Photo Fiammetta d’Angiolini

Reviews

“At The Heart Of Sound With Giuliano d’Angiolini  by Michele Tosi, ResMusica

Giuliano d’Angiolini, who has just turned 60 years old, composes low-energy music using indeterminate processes which he keeps secret. He is a creator for whom composition seems to be an initiatory journey: the four works brought together in this new album bear witness to this.


Except for the first piece, Ad ora incerta, whose title is borrowed from the writer Primo Levi, the titles of the other three works on the CD refer to the voice. D’Angiolini’s music sings, first through the piano, played by the composer himself, in Aria1, whose ‘lost song’ seems to abolish time. A slow immersion in the bass keys proceeds in stages articulated by silences. Each sound is heard in and for itself, the effect of the pedal resonating waves in an aquatic transparency and soft voluptuousness.

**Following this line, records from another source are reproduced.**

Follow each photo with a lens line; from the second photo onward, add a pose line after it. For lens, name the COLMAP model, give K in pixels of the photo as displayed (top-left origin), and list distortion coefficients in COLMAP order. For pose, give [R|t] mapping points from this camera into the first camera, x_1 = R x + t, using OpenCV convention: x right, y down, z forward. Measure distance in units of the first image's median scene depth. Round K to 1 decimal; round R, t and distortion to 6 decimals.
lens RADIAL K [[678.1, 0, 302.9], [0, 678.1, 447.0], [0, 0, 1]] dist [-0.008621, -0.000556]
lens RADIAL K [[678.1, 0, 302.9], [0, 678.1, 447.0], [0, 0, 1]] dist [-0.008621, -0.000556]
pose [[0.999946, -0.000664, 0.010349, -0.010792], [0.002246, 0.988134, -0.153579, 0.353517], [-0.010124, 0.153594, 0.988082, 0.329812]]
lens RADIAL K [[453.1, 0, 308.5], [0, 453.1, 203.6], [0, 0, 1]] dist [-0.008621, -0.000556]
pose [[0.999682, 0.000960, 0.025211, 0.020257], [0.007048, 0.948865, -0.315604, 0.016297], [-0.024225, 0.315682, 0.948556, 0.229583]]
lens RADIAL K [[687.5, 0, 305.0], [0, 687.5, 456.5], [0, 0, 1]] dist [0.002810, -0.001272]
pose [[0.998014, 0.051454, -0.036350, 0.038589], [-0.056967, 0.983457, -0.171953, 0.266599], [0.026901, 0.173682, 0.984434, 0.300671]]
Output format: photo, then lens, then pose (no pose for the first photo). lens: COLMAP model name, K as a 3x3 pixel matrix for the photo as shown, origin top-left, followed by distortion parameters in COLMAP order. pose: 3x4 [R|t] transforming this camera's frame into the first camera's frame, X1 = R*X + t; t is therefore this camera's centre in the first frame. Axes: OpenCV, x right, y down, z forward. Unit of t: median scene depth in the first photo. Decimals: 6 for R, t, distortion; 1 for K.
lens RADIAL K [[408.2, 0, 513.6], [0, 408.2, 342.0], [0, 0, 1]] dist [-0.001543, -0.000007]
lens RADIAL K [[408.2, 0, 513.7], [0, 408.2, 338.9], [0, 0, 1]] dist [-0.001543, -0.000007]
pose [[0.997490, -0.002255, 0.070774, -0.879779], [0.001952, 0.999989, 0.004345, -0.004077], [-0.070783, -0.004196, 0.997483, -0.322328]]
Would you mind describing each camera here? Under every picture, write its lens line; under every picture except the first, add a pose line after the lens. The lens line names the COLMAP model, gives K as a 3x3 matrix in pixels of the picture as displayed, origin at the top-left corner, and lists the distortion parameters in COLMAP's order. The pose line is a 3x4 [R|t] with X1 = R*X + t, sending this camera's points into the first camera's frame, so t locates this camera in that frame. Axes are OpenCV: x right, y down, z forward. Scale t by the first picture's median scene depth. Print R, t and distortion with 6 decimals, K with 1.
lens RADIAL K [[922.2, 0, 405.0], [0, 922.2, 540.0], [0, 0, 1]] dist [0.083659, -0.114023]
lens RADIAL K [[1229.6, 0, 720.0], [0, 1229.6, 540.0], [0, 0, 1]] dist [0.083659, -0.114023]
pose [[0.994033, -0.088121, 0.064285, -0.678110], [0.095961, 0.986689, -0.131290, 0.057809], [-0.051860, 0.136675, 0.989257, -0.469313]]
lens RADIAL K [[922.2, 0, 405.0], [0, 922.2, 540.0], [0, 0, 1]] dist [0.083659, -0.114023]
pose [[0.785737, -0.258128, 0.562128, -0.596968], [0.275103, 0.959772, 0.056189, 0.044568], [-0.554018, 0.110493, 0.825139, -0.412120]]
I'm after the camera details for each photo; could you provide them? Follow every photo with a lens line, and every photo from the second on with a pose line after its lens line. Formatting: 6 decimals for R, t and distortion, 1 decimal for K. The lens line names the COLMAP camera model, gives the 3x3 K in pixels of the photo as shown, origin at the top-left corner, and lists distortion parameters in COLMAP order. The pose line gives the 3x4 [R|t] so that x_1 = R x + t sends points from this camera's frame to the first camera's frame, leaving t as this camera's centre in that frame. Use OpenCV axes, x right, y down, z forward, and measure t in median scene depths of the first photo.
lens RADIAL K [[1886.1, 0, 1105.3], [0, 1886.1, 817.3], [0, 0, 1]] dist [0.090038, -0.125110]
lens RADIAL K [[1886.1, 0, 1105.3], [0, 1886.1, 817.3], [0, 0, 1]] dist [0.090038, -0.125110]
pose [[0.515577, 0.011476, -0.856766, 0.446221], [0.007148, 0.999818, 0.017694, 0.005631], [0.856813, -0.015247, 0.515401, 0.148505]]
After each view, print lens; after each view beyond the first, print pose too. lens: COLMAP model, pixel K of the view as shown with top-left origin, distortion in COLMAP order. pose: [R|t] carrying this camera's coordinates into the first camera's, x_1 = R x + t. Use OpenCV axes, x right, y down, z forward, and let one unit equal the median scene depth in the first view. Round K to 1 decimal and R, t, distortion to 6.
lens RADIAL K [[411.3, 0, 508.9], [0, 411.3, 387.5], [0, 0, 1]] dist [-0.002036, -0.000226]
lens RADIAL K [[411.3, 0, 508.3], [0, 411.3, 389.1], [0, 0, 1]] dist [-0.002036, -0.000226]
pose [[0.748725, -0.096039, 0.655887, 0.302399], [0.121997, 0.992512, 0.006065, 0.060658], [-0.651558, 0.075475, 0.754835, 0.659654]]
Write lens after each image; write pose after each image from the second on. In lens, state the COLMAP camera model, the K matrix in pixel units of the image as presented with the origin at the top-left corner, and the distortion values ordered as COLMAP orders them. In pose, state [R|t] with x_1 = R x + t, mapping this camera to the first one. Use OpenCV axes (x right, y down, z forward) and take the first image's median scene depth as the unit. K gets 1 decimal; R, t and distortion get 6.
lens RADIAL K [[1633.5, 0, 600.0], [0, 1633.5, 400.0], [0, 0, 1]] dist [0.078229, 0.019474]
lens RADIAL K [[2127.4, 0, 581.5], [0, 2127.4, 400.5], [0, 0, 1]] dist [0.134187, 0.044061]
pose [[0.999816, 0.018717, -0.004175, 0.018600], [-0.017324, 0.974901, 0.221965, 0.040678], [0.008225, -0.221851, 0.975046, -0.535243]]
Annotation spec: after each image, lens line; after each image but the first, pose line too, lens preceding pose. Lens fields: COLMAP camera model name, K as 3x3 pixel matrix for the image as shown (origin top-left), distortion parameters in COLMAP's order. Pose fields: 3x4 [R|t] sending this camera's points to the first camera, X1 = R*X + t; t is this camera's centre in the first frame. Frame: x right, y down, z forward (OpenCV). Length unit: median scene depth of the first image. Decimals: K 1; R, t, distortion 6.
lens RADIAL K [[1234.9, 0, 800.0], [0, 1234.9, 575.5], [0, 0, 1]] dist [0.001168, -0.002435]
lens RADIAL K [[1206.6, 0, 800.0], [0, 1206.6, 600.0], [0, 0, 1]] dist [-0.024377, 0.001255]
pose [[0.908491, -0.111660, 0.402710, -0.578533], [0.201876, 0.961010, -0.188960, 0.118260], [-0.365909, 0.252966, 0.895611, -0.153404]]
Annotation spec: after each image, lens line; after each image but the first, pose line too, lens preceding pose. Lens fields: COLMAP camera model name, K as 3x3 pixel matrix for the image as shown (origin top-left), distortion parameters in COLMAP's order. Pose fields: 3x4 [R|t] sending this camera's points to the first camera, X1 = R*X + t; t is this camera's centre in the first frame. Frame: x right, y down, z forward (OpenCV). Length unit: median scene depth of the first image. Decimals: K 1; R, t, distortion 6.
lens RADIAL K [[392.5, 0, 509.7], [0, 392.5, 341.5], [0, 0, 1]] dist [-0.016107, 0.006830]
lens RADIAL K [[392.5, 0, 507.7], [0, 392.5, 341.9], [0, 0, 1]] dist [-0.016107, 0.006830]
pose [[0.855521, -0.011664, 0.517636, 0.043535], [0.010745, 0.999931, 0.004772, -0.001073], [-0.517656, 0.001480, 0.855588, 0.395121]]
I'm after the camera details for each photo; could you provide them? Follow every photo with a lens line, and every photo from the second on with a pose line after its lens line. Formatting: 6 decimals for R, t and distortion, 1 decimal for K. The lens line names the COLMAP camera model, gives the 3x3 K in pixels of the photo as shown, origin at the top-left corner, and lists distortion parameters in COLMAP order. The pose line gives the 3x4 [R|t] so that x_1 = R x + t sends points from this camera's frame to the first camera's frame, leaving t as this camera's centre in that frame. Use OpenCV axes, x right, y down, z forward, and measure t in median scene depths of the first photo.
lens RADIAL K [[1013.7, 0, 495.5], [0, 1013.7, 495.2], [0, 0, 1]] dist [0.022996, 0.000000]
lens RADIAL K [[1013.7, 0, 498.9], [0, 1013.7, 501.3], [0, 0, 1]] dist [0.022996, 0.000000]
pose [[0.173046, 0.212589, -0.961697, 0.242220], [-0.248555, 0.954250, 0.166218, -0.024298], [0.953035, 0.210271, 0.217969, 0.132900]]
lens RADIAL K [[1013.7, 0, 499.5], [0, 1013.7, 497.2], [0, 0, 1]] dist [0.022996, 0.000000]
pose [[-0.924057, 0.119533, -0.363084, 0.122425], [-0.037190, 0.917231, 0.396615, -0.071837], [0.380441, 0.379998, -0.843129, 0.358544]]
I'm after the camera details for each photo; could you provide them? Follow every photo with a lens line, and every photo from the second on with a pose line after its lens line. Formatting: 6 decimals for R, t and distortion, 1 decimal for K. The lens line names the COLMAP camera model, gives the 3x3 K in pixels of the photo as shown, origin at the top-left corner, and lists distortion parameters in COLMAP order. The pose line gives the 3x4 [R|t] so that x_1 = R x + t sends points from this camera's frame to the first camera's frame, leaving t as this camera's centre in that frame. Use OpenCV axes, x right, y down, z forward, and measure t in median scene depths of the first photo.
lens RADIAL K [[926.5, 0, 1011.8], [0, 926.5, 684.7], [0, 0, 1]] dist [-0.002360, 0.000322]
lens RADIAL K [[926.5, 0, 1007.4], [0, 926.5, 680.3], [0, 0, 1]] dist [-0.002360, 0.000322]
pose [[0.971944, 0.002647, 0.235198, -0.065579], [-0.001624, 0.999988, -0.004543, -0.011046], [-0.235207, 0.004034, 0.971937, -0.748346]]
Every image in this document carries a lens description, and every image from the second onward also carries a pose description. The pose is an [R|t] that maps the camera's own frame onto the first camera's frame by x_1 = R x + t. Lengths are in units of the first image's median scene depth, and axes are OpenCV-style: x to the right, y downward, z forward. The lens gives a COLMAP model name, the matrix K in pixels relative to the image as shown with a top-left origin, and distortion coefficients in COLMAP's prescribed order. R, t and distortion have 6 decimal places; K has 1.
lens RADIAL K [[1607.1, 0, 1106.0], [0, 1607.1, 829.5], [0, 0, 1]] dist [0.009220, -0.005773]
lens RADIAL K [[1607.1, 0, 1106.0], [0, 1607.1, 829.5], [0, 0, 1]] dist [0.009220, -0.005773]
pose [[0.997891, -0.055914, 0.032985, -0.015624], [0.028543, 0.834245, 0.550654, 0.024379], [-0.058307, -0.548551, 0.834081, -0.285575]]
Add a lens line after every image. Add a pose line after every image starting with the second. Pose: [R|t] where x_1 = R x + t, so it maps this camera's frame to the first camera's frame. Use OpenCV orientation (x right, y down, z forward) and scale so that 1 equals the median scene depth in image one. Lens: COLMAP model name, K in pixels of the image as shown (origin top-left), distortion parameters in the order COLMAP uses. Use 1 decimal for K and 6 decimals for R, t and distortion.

In Antifona flute and piano respond to each other according to a principle of alternation, where the interventions of the flute gradually become tighter.  The wind instrument, played by the magnificent Manuel Zurria with a hugely sensual sound, weaves between breathiness and a colouring of sound, while the piano, bathed in resonance, makes one forget hammers striking strings, and generates acoustic illusions with beats and kinetic movement.


In Ad ora incerta space is opened out and temporality floats. d’Angiolini “lets the sounds be what they are”, thanks to the processes of indeterminacy, even if the piano takes a leading role, endowed with an attractive force which draws together this community of tones. The spectral canvas shifts towards the bass in a slow process: an immersive listening experience well conducted by Tonino Battista and the Orchestra del Teatro Comunale di Bologna.


In Litania for six instruments (flute, trumpet, violin, cello, piano & marimba), the flagship work of this recording, colours are filtered through breath and muted strings but without becoming confused. Attacks are always individualised and textures developed. By playing with different features of sounds (vibrated, or not), its grain (more or less dark in the strings), and its duration, d’Angiolini creates a surprise (with the superb marimba) and magnifies the differences between sounds. Like Antifona, Litania abolishes time and makes us listen to sound in its d’Angiolinian jubilation.”